[Page images and their extracted text]:

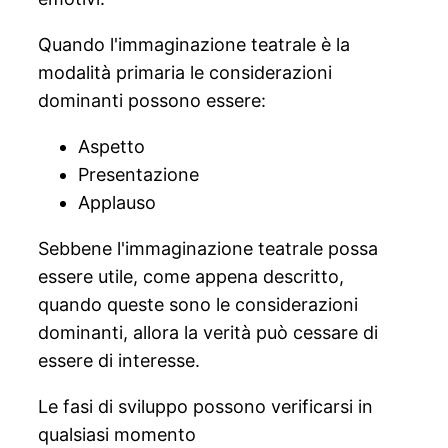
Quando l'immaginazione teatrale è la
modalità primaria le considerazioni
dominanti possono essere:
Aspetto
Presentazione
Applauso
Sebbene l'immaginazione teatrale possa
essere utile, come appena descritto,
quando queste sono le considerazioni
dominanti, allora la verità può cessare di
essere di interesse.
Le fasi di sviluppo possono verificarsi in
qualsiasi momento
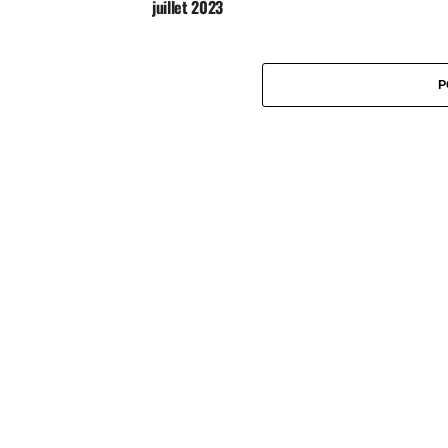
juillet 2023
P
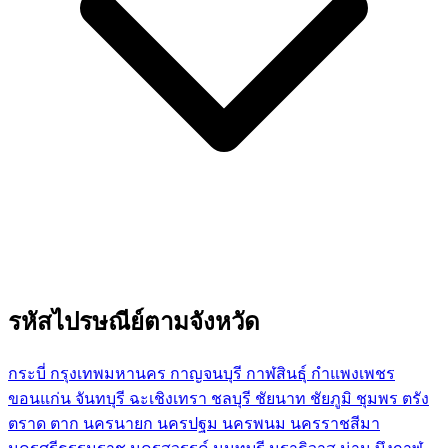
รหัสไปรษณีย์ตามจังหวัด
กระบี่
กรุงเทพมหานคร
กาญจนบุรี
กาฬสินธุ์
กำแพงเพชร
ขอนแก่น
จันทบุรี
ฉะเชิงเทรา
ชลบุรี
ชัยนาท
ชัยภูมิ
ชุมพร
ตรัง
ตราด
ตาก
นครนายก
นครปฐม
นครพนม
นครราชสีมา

[Task statement]: Rewrite the extracted text from all of the material with "immaginazione teatrale" replaced by "immaginazione narrativa" everywhere, changing nothing else. Leave the pictures out.

[Written response]:
Quando l'immaginazione narrativa è la
modalità primaria le considerazioni
dominanti possono essere:
Aspetto
Presentazione
Applauso
Sebbene l'immaginazione narrativa possa
essere utile, come appena descritto,
quando queste sono le considerazioni
dominanti, allora la verità può cessare di
essere di interesse.
Le fasi di sviluppo possono verificarsi in
qualsiasi momento
juillet 2023
P
รหัสไปรษณีย์ตามจังหวัด
กระบี่
กรุงเทพมหานคร
กาญจนบุรี
กาฬสินธุ์
กำแพงเพชร
ขอนแก่น
จันทบุรี
ฉะเชิงเทรา
ชลบุรี
ชัยนาท
ชัยภูมิ
ชุมพร
ตรัง
ตราด
ตาก
นครนายก
นครปฐม
นครพนม
นครราชสีมา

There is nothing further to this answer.